EXERCISE BRIEF → Copy out, word for word, the text from the start of the records through the line containing "Tester mon adresse à Bretenière", including that line. Don't include the pictures.

Saved data entries:

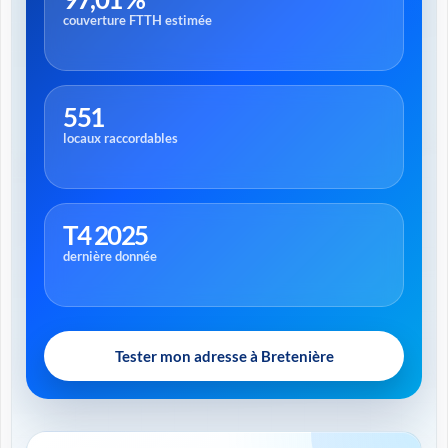
couverture FTTH estimée
551
locaux raccordables
T4 2025
dernière donnée
Tester mon adresse à Bretenière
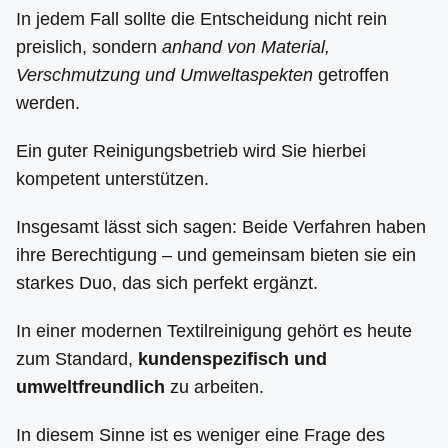
In jedem Fall sollte die Entscheidung nicht rein
preislich, sondern
anhand von Material,
Verschmutzung und Umweltaspekten
getroffen
werden.
Ein guter Reinigungsbetrieb wird Sie hierbei
kompetent unterstützen.
Insgesamt lässt sich sagen: Beide Verfahren haben
ihre Berechtigung – und gemeinsam bieten sie ein
starkes Duo, das sich perfekt ergänzt.
In einer modernen Textilreinigung gehört es heute
zum Standard,
kundenspezifisch und
umweltfreundlich
zu arbeiten.
In diesem Sinne ist es weniger eine Frage des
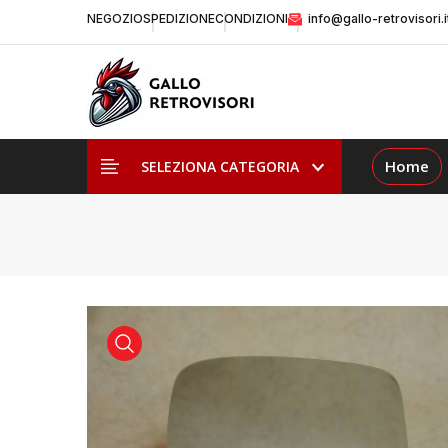
NEGOZIO
SPEDIZIONE
CONDIZIONI
info@gallo-retrovisori.i
Home
SELEZIONA CATEGORIA
visualizza prodotto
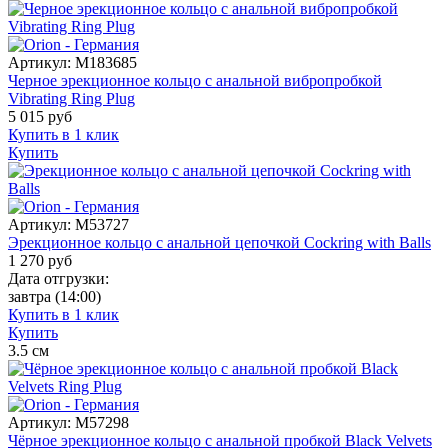
Артикул:
M183685
Черное эрекционное кольцо с анальной вибропробкой
Vibrating Ring Plug
5 015
руб
Купить в 1 клик
Купить
Артикул:
M53727
Эрекционное кольцо с анальной цепочкой Cockring with Balls
1 270
руб
Дата отгрузки:
завтра
(14:00)
Купить в 1 клик
Купить
3.5
см
Артикул:
M57298
Чёрное эрекционное кольцо с анальной пробкой Black Velvets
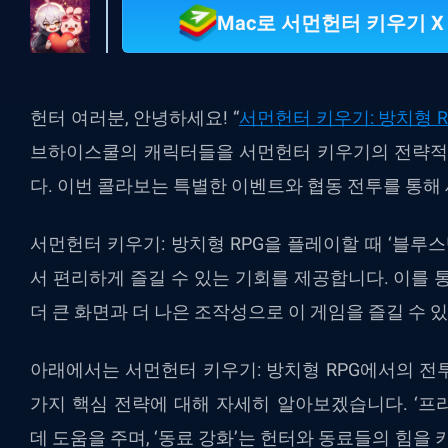
Mac로 서먼헌터 키우기 X
헌터 여러분, 안녕하세요! “
서먼헌터 키우기: 방치형 R
브하이스쿨의 캐릭터들을 서먼헌터 키우기의 전략적 
다. 이번 콜라보는 특별한 이벤트와 협동 전투를 통해
서먼헌터 키우기: 방치형 RPG을 플레이할 때 ‘블루
서 편리하게 즐길 수 있는 기회를 제공합니다. 이를 
더 큰 화면과 더 나은 조작성으로 이 게임을 즐길 수 
아래에서는 서먼헌터 키우기: 방치형 RPG에서의 전
가지 핵심 전략에 대해 자세히 알아보겠습니다. ‘프
데 도움을 주며, ‘동료 강화’는 헌터와 동료들의 힘을 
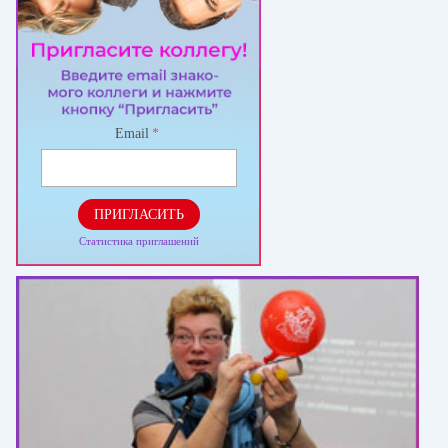
Email
*
ПРИГЛАСИТЬ
Статистика приглашений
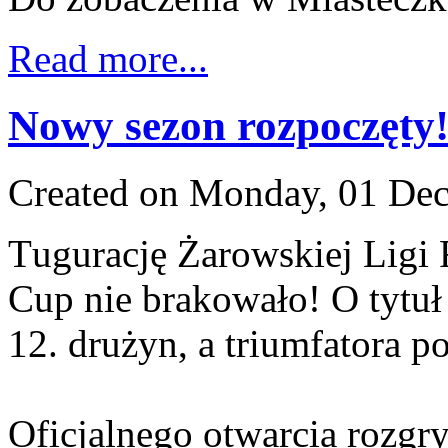
Read more...
Nowy sezon rozpoczęty
Created on Monday, 01 De
T
ugurację Żarowskiej Ligi 
Cup nie brakowało! O tytuł
12. drużyn, a triumfatora p
Oficjalnego otwarcia rozgr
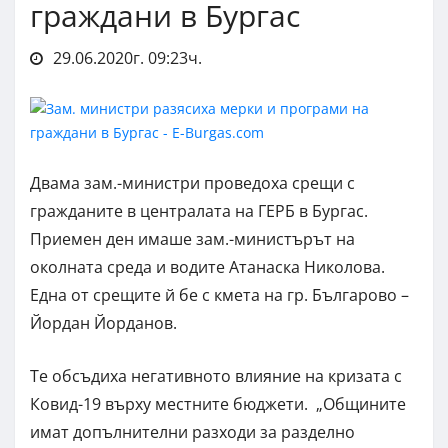
граждани в Бургас
29.06.2020г. 09:23ч.
Двама зам.-министри проведоха срещи с
гражданите в централата на ГЕРБ в Бургас.
Приемен ден имаше зам.-министърът на
околната среда и водите Атанаска Николова.
Една от срещите й бе с кмета на гр. Българово –
Йордан Йорданов.
Те обсъдиха негативното влияние на кризата с
Ковид-19 върху местните бюджети. „Общините
имат допълнителни разходи за разделно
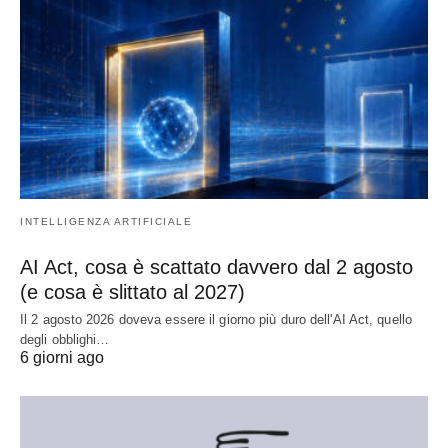
INTELLIGENZA ARTIFICIALE
AI Act, cosa è scattato davvero dal 2 agosto
(e cosa è slittato al 2027)
Il 2 agosto 2026 doveva essere il giorno più duro dell'AI Act, quello
degli obblighi…
6 giorni ago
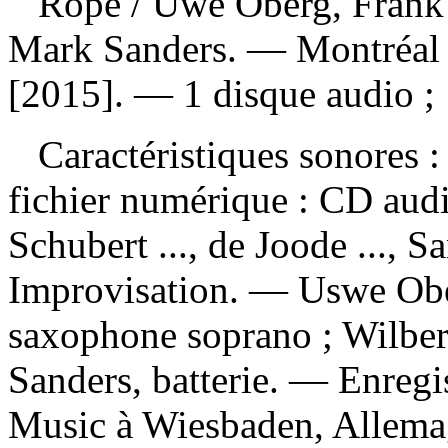
Rope
/ Uwe Oberg, Frank 
Mark Sanders. — Montréal 
[2015]. — 1 disque audio ;
Caractéristiques sonores : 
fichier numérique : CD audi
Schubert ..., de Joode ..., 
Improvisation. — Uswe Ober
saxophone soprano ; Wilber
Sanders, batterie. — Enregis
Music à Wiesbaden, Allemag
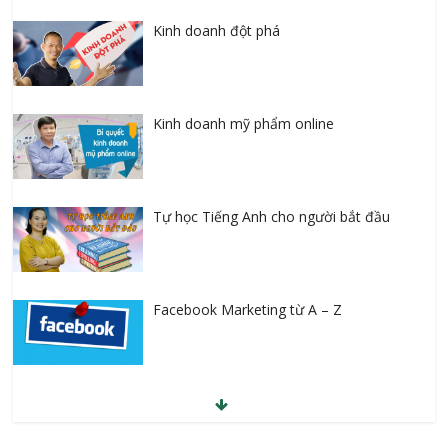
Kinh doanh đột phá
Kinh doanh mỹ phẩm online
Tự học Tiếng Anh cho người bắt đầu
Facebook Marketing từ A – Z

WRITTEN RESPONSE →
couverture FTTH estimée
551
locaux raccordables
T4 2025
dernière donnée
Tester mon adresse à Bretenière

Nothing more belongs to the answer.